Job:
The records below must be transcribed exactly. Do not include the pictures.

Data to examine:

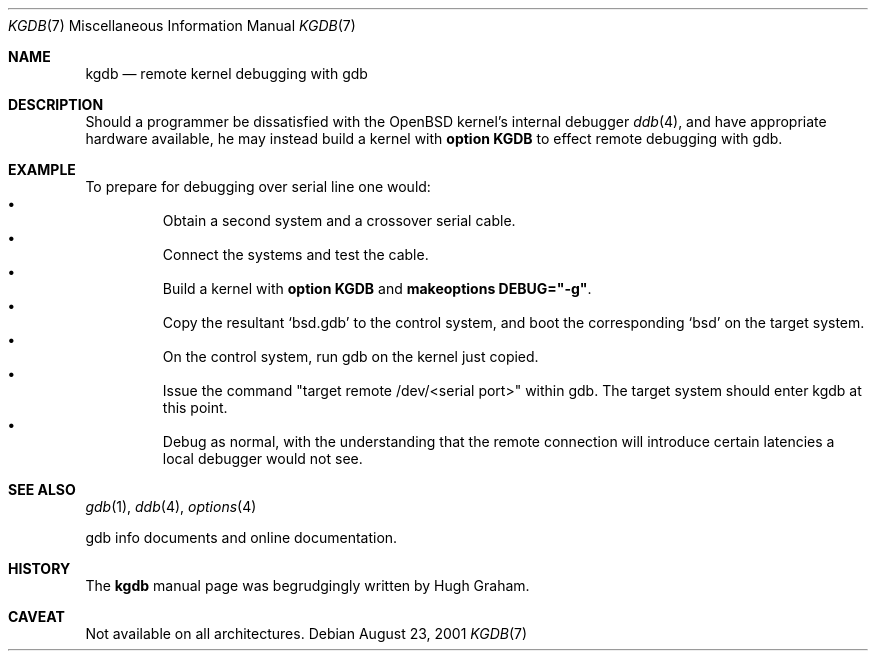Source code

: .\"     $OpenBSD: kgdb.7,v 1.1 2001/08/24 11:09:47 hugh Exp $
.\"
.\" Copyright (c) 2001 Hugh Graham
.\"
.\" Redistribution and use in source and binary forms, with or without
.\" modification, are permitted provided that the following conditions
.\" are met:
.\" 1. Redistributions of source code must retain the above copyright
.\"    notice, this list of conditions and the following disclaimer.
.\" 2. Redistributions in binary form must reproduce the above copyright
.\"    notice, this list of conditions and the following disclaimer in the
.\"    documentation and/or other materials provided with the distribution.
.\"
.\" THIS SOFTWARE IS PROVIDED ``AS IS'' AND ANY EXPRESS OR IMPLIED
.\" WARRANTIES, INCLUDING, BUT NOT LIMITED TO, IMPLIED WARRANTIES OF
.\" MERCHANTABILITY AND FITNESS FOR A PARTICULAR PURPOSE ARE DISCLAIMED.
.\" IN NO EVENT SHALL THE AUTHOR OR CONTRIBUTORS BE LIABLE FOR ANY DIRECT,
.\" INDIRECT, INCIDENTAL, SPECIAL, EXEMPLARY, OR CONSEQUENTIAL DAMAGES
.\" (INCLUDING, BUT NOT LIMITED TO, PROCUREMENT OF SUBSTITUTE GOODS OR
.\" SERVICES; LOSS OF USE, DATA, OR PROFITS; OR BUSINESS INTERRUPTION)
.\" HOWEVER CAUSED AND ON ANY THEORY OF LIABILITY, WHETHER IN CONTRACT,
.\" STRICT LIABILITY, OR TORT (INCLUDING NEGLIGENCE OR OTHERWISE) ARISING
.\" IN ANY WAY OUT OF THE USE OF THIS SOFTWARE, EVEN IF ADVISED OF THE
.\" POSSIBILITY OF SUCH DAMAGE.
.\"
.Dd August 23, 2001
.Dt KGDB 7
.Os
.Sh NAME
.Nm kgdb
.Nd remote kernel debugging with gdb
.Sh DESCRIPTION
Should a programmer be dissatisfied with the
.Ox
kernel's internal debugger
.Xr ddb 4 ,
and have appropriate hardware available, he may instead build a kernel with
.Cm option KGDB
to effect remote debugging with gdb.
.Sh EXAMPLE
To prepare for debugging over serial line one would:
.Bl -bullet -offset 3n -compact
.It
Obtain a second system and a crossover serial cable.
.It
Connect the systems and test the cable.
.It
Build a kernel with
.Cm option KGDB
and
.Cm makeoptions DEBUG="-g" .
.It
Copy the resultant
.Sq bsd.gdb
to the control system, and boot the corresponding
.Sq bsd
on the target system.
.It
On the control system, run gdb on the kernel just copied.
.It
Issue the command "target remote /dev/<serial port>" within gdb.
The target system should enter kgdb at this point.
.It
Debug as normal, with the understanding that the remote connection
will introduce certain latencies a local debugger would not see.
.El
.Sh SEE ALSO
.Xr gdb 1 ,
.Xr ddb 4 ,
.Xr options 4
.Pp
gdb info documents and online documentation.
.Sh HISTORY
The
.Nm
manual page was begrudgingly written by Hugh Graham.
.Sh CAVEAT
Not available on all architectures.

Exercise response:
Source code

: .\"     $OpenBSD: kgdb.7,v 1.1 2001/08/24 11:09:47 hugh Exp $
.\"
.\" Copyright (c) 2001 Hugh Graham
.\"
.\" Redistribution and use in source and binary forms, with or without
.\" modification, are permitted provided that the following conditions
.\" are met:
.\" 1. Redistributions of source code must retain the above copyright
.\"    notice, this list of conditions and the following disclaimer.
.\" 2. Redistributions in binary form must reproduce the above copyright
.\"    notice, this list of conditions and the following disclaimer in the
.\"    documentation and/or other materials provided with the distribution.
.\"
.\" THIS SOFTWARE IS PROVIDED ``AS IS'' AND ANY EXPRESS OR IMPLIED
.\" WARRANTIES, INCLUDING, BUT NOT LIMITED TO, IMPLIED WARRANTIES OF
.\" MERCHANTABILITY AND FITNESS FOR A PARTICULAR PURPOSE ARE DISCLAIMED.
.\" IN NO EVENT SHALL THE AUTHOR OR CONTRIBUTORS BE LIABLE FOR ANY DIRECT,
.\" INDIRECT, INCIDENTAL, SPECIAL, EXEMPLARY, OR CONSEQUENTIAL DAMAGES
.\" (INCLUDING, BUT NOT LIMITED TO, PROCUREMENT OF SUBSTITUTE GOODS OR
.\" SERVICES; LOSS OF USE, DATA, OR PROFITS; OR BUSINESS INTERRUPTION)
.\" HOWEVER CAUSED AND ON ANY THEORY OF LIABILITY, WHETHER IN CONTRACT,
.\" STRICT LIABILITY, OR TORT (INCLUDING NEGLIGENCE OR OTHERWISE) ARISING
.\" IN ANY WAY OUT OF THE USE OF THIS SOFTWARE, EVEN IF ADVISED OF THE
.\" POSSIBILITY OF SUCH DAMAGE.
.\"
.Dd August 23, 2001
.Dt KGDB 7
.Os
.Sh NAME
.Nm kgdb
.Nd remote kernel debugging with gdb
.Sh DESCRIPTION
Should a programmer be dissatisfied with the
.Ox
kernel's internal debugger
.Xr ddb 4 ,
and have appropriate hardware available, he may instead build a kernel with
.Cm option KGDB
to effect remote debugging with gdb.
.Sh EXAMPLE
To prepare for debugging over serial line one would:
.Bl -bullet -offset 3n -compact
.It
Obtain a second system and a crossover serial cable.
.It
Connect the systems and test the cable.
.It
Build a kernel with
.Cm option KGDB
and
.Cm makeoptions DEBUG="-g" .
.It
Copy the resultant
.Sq bsd.gdb
to the control system, and boot the corresponding
.Sq bsd
on the target system.
.It
On the control system, run gdb on the kernel just copied.
.It
Issue the command "target remote /dev/<serial port>" within gdb.
The target system should enter kgdb at this point.
.It
Debug as normal, with the understanding that the remote connection
will introduce certain latencies a local debugger would not see.
.El
.Sh SEE ALSO
.Xr gdb 1 ,
.Xr ddb 4 ,
.Xr options 4
.Pp
gdb info documents and online documentation.
.Sh HISTORY
The
.Nm
manual page was begrudgingly written by Hugh Graham.
.Sh CAVEAT
Not available on all architectures.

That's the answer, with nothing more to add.